– Может, есть и другие: шаманский бубен, танец кружащихся дервишей, традиционный перуанский напиток из лианы «аяуаска», галлюциногенные грибы, ЛСД, еще какие-нибудь наркотики… Что мне нравится в регрессивном гипнозе – это отсутствие «отходняка», приступа шизофрении или паранойи. Тебя не рвет, ты ничего не платишь. Перемещение мгновенное, его можно совершить где угодно (главное – спокойствие), риск привыкания отсутствует. Из этого состояния можно моментально выйти, оно никак не влияет на память, разве что поддерживает ее.
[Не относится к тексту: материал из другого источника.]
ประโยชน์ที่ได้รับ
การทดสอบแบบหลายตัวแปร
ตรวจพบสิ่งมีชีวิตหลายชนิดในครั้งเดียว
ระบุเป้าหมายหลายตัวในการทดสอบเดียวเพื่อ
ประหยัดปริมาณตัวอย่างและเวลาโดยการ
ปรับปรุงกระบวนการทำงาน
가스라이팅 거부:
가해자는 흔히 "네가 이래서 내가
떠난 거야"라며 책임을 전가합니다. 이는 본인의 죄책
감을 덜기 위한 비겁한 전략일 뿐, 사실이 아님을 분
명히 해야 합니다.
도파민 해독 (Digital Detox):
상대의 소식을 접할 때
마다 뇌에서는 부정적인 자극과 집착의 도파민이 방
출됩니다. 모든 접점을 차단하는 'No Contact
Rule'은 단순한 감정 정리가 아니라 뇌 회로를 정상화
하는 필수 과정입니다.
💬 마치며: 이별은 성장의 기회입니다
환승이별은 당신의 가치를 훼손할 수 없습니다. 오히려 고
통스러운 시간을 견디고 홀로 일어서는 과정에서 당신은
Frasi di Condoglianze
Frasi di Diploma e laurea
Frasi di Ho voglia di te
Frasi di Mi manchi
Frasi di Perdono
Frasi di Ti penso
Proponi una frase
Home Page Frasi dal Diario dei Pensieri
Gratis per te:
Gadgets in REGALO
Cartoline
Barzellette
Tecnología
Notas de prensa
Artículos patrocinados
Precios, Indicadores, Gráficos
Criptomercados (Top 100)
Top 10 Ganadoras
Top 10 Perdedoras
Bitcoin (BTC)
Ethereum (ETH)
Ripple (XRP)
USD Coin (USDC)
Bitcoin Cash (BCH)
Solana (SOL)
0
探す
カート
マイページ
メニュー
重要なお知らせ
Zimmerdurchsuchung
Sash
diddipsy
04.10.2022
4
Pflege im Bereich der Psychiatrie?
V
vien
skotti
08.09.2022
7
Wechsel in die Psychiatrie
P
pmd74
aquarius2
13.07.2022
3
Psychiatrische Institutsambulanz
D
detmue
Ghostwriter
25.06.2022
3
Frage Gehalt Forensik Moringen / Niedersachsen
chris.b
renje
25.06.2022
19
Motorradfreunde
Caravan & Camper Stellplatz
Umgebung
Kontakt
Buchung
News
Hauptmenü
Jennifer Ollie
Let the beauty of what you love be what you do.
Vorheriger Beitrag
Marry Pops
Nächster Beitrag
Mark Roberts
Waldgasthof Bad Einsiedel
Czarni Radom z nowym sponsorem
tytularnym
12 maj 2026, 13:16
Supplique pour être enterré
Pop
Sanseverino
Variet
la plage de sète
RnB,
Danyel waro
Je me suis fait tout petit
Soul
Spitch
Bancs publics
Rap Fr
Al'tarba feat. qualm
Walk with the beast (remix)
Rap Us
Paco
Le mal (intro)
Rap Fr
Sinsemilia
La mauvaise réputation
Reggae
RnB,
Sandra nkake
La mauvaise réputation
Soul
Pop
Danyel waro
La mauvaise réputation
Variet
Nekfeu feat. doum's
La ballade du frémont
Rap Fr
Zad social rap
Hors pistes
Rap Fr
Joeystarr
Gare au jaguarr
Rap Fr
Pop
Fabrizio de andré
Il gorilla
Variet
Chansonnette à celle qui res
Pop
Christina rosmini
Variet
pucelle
Александр недоверчиво кривится.
– Говоришь, это доступно любому?
– Все как всегда: дело движется, когда у тебя есть желание. Занимаясь этим со зрителями, я убедился, что посещать прежние жизни получается только у половины из их числа. У другой половины не получается от страха. Люди задают себе слишком много вопросов, боятся, что у них ничего не выйдет, а все дело в недостаточном расслаблении.
– А ты?
– Я принимаю этот странный опыт. Я кидаюсь в воду, и происходит то, что должно произойти. Я просто внимателен к деталям и к своим ощущениям в прошлой жизни.
Александр все еще полон сомнений. Рене ищет другие аргументы.
– Это отчасти сродни пари Паскаля. Паскаль предлагает пари, что Бог существует, потому что считает, что с этой уверенностью проще жить. Я предлагаю пари, что у нас были прошлые жизни. Никто никогда не будет твердо уверен, что это существует или не существует. На мой взгляд, те, кто говорит о своей уверенности в прошлых жизнях, так же глупы, как те, кто говорит наоборот. Лучше признать, что ничего не знаешь. Никто ничего не знает.
– Зачем тогда ты этим занимаешься?
– Это позволяет мне… шире взирать на жизнь.
Александр пожимает плечами, лакомясь мергезом.
– У каждого свои причуды.
Рене не оставляет попыток его переубедить.
– Знаете, когда вы попадаете в прошлую жизнь, то первое ваше доминирующее ощущение – чесотка, по той простой причине, что в былые времена не заморачивались гигиеной. Второе ощущение – это очень часто голод, потому что в былые времена у людей было мало возможностей досыта наесться. Я пережил периоды голода и могу вас уверить, что теперь умею провести различие между понятиями «аппетит» и «голод». Когда вы голодны, вы готовы есть даже землю! Если бы не мой регрессивный гипноз, то я бы не сумел познать это так остро, всеми органами чувств.
Говоря это, Рене цепляет вилкой кусочек курятины, отправляет его в рот и с наслаждением, жмурясь, жует.
Александр забавы ради, желая его передразнить, так же жмурится и смакует кружок кабачка.
– То есть ты утверждаешь, что вчера вечером смотался в Иерусалим 1099 года, как раз в момент его штурма крестоносцами? Как тебе тамошняя погода? Как обстановочка?
Рене сознательно игнорирует сарказм и отвечает совершенно серьезно:
– Я очутился в седле, мой конь несся вскачь в разгар наступления.
– В чем разница между сеансом регрессивного гипноза и простыми грезами? Вдруг твоему подсознанию приспичило внушить тебе, что ты там был, и навеяло тебе такой сон?
Он не ошибается. У меня нет никаких доказательств, что это не простой сон, но если я это признаю, то на этом наш разговор кончится.
– Разница – в связности подробностей. Их не счесть.
Александр хранит молчание. Они завершают трапезу.
К ним присоединяются Бруно и Мелисса, на их подносах такие же тарелки с кускусом.
– О чем беседуете? – интересуется Мелисса.
– Рене объясняет, как он пользуется регрессивным гипнозом для возвращения в свои прежние жизни и для наблюдения за тем, что тогда происходило на самом деле, – отвечает Александр совершенно бесстрастным тоном, как будто произносит обыкновенную банальность.